Em inquéritos conduzidos junto dos estudantes, a maioria sublinhou a insuficiência do valor deste apoio e, questionados se as necessidades educacionais (excluindo o valor da propina) são cobertas pela bolsa, a resposta mais frequente é que não chega para mais de 20% dos custos.
No entender dos investigadores, este resultado sugere que a bolsa de ação social da Direção-Geral do Ensino Superior poderá ser insuficiente, mas “não será esse o propósito da bolsa”, sublinham, apontando o impacto positivo no desempenho académico dos alunos.
De acordo com a análise realizada, receber bolsa logo no primeiro ano reduz a probabilidade de abandono escolar e de os alunos mudarem de curso, e aumenta a probabilidade de concluírem os estudos dentro do prazo previsto.
Ainda assim, o relatório aponta algumas fragilidades no atual sistema de ação social do ensino superior, como a complexidade do processo de atribuição de bolsa, percecionada sobretudo pelos estudantes com pais menos escolarizados, que tendem a achar o processo de candidatura mais complexo, aumentando desigualdades no acesso à ajuda financeira.
Por isso, os investigadores defendem a necessidade de desenvolver um processo de candidatura mais inclusivo e “acessível a estudantes de contextos socioeconómicos diversos”.
Uma forma de melhorar o acesso à bolsa é a atribuição automática do apoio aos alunos do 1.º ano que beneficiavam de ação social escolar no ensino secundário.
Este mecanismo já está previsto, mas implica que os alunos solicitem a atribuição de bolsa, submetam os mesmos documentos que os colegas que não são abrangidos pela medida e, durante o ano letivo, o montante atribuído pode vir a ser revisto ou a bolsa pode mesmo cessar.

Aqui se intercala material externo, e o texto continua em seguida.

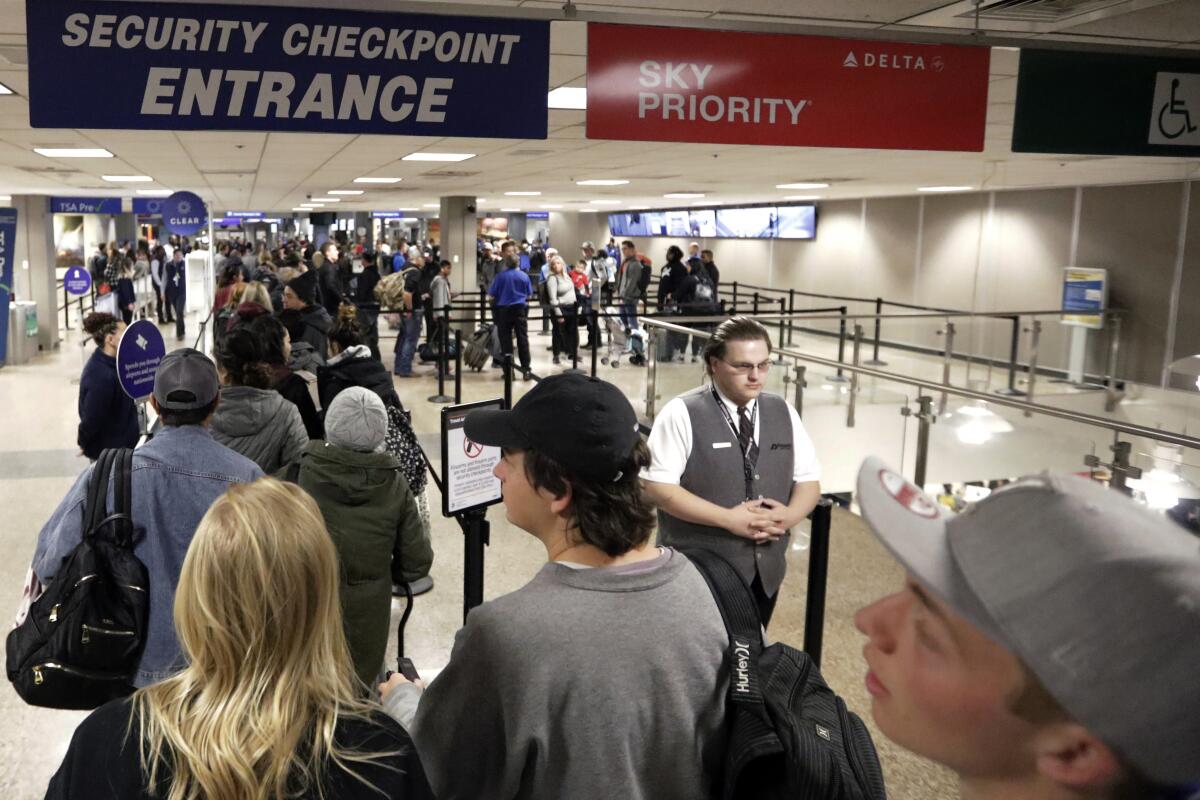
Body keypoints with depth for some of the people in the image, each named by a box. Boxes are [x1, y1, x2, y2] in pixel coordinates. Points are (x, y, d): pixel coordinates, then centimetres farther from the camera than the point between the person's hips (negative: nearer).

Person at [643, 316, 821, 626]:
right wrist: (728, 519, -21)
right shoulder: (682, 414, -12)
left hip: (765, 571, 5)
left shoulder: (783, 412, 6)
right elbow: (658, 486, -17)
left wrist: (790, 514, -13)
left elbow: (808, 480, 9)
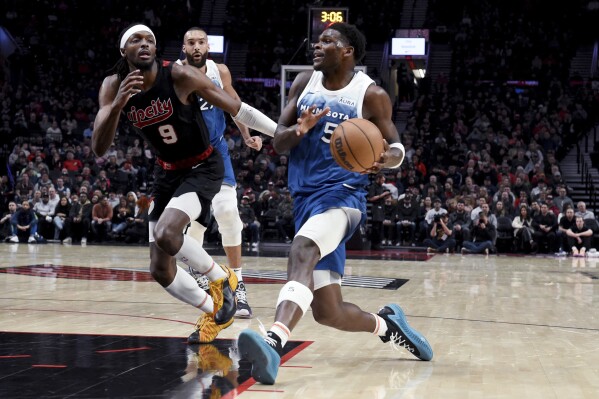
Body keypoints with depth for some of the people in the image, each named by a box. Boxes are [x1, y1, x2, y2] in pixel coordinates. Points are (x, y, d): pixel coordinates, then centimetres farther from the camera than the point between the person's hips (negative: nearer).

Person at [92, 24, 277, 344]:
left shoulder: (180, 76, -22)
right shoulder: (113, 87, -10)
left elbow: (238, 110, -15)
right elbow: (99, 149, -19)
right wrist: (117, 104, -35)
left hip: (203, 168, -5)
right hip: (166, 173, 6)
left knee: (166, 234, -31)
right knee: (160, 270, 6)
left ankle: (223, 279, -3)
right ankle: (213, 310, 31)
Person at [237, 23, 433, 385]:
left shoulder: (371, 94, -3)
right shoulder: (304, 83, 10)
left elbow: (397, 146, 4)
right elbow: (278, 142, 8)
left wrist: (387, 159, -21)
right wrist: (300, 129, -16)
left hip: (342, 194, -6)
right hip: (305, 198, 6)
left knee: (302, 250, -38)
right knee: (328, 312, 5)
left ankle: (274, 344, -52)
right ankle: (386, 323, 35)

“A existência da possibilidade de exigência da devolução dos montantes já atribuídos anula o valor que a atribuição automática de bolsa traz à previsibilidade que os alunos que se candidatam ao ensino superior teriam do seu lado”, sublinham os investigadores, que defendem a atribuição da bolsa “de forma verdadeiramente automática”.

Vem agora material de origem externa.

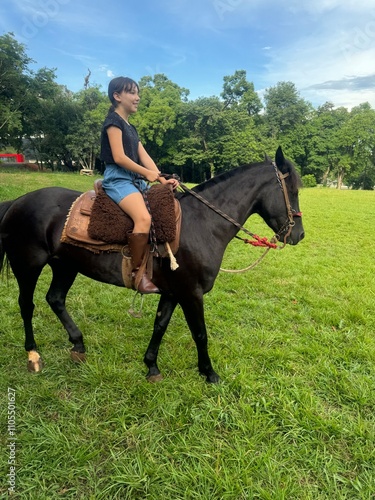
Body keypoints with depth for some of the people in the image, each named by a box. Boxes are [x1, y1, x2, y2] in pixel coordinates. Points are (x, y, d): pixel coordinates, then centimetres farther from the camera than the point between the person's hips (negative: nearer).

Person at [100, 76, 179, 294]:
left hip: (136, 180, 10)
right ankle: (137, 273, -22)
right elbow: (119, 157, -15)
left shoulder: (131, 128, 23)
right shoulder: (114, 121, -4)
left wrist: (162, 180, 0)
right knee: (144, 218, -32)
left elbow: (145, 157, 13)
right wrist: (147, 173, -8)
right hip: (118, 179, -10)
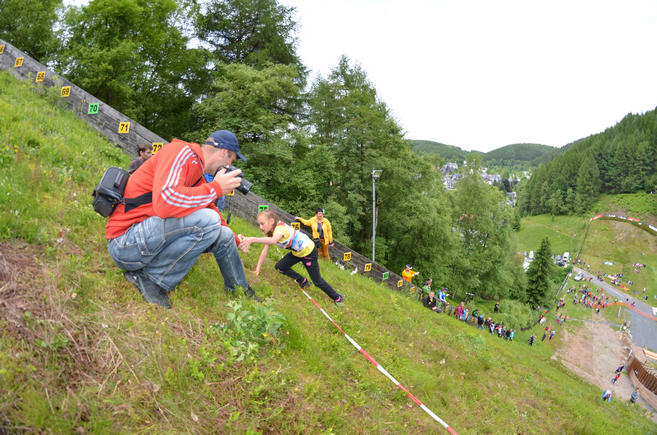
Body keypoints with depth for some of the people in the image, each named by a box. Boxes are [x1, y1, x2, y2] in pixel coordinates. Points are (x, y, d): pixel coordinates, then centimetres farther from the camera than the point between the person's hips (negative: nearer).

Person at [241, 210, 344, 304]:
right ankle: (303, 282, 22)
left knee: (317, 281, 0)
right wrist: (257, 269, -10)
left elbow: (273, 240, -56)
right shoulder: (270, 232, -5)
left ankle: (338, 298, 21)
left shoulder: (280, 228, -33)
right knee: (279, 267, 2)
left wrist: (252, 239, -66)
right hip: (297, 252, 8)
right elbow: (264, 252, -5)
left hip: (309, 251, -8)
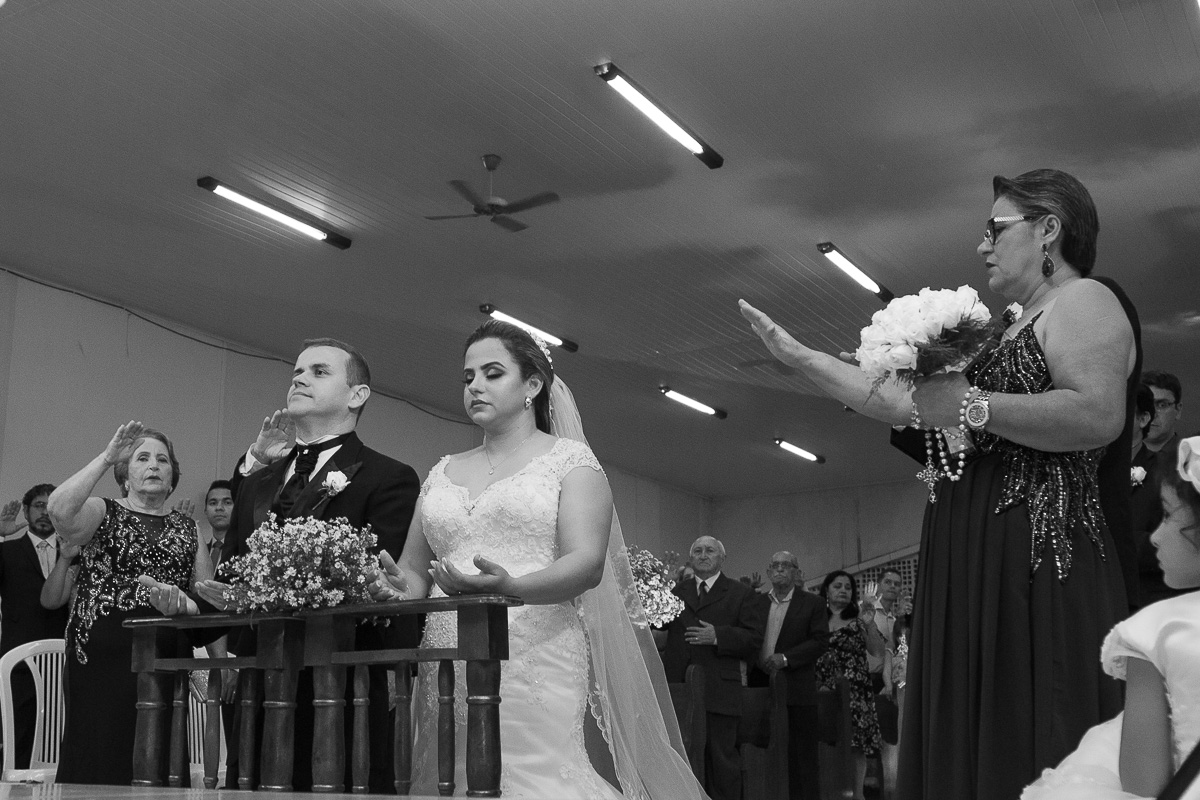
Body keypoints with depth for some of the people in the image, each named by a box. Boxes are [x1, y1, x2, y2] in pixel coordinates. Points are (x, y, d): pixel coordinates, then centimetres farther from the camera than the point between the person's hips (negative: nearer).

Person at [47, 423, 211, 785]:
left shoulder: (187, 528, 15)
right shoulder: (102, 513, 6)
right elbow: (59, 509, -18)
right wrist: (106, 457, -15)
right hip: (103, 656, -3)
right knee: (101, 758, -4)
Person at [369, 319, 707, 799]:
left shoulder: (569, 459, 4)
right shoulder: (443, 473, 18)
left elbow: (587, 562, -9)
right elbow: (414, 570, 18)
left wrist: (512, 588, -27)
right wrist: (397, 586, -6)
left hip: (536, 663, -4)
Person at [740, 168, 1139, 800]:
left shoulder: (1082, 299, -1)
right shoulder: (1008, 333, 25)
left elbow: (1099, 415, -19)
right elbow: (895, 402, 23)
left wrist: (970, 406, -14)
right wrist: (796, 354, 23)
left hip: (1038, 560, -9)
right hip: (972, 567, 9)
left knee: (1033, 748, -10)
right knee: (969, 748, 6)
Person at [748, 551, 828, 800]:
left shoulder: (812, 603, 4)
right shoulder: (756, 603, 14)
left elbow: (820, 640, -4)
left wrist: (785, 658, -13)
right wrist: (759, 663, -5)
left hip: (797, 689, -3)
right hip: (762, 687, 3)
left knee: (802, 755, -2)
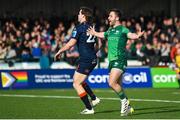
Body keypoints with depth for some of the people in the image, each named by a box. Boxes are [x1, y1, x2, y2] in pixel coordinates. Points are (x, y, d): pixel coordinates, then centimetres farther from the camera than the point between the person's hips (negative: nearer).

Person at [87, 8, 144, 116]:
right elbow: (102, 35, 37)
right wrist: (94, 33, 45)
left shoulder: (122, 29, -6)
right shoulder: (110, 30, 16)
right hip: (111, 60, 8)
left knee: (112, 83, -21)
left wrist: (137, 35, -43)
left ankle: (124, 101, -3)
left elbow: (131, 35, -25)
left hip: (120, 60, -8)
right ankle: (127, 107, 16)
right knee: (116, 85, 8)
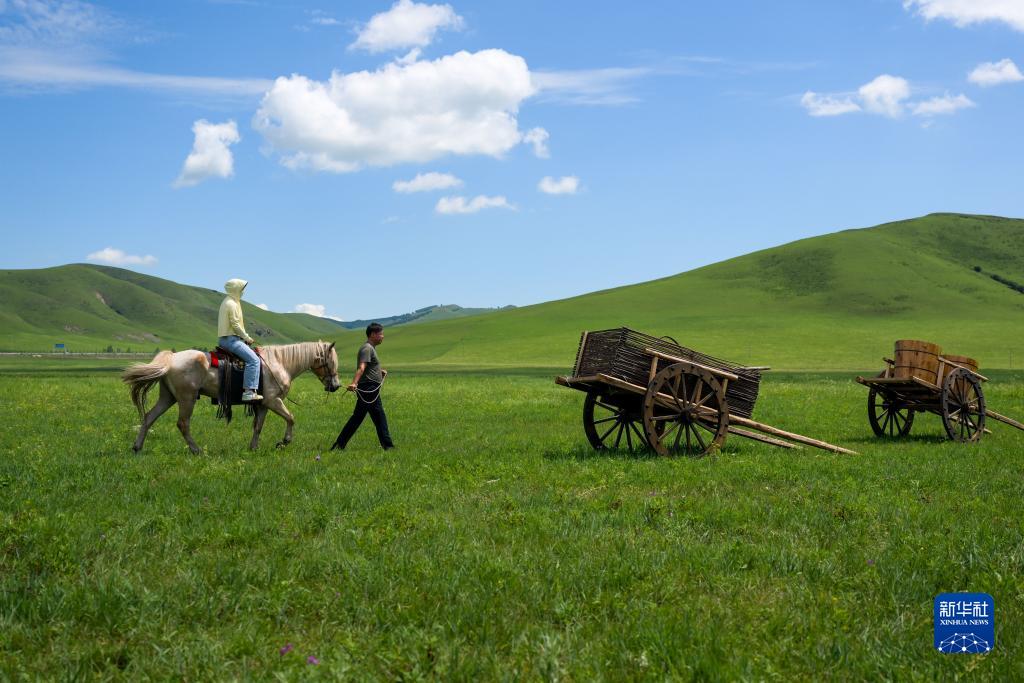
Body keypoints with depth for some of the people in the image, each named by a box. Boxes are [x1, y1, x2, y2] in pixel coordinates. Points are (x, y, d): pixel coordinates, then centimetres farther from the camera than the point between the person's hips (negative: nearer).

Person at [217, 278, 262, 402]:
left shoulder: (229, 302, 18)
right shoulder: (231, 304, -14)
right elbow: (235, 325, -19)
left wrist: (245, 337, 15)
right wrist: (246, 337, -8)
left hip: (227, 338, 11)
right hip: (230, 338, -11)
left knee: (253, 355, 21)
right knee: (253, 359, -20)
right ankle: (248, 392, -26)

A recomendação passa por dispensar os alunos beneficiários de ação social escolar no secundário de se candidatarem à bolsa e, ao longo do primeiro ano do curso, o montante atribuído não deverá sofrer alterações.
“A simplificação do processo aumentaria o número de matrículas, ao reduzir as barreiras administrativas e garantir que nenhum estudante elegível fosse excluído devido à falta de conhecimento ou à complexidade perspetivada do processo de candidatura à bolsa”, refere o relatório.
Outra das recomendações passa por investir na divulgação dos apoios existentes, simplificar e clarificar o processo de candidatura e harmonizar as definições de agregado familiar e de rendimento para eliminar as diferenças entre o ensino secundário e o ensino superior, facilitando também a atribuição automática.
Por outro lado, o estudo analisou também o programa +Superior, que pretende incentivar e apoiar a frequência do ensino superior em regiões com menor procura e menor pressão demográfica por estudantes deslocados carenciados.
Sem um impacto significativo sobre o número total de matrículas e a percentagem de estudantes deslocados, os investigadores sugerem que o programa seja reavaliado.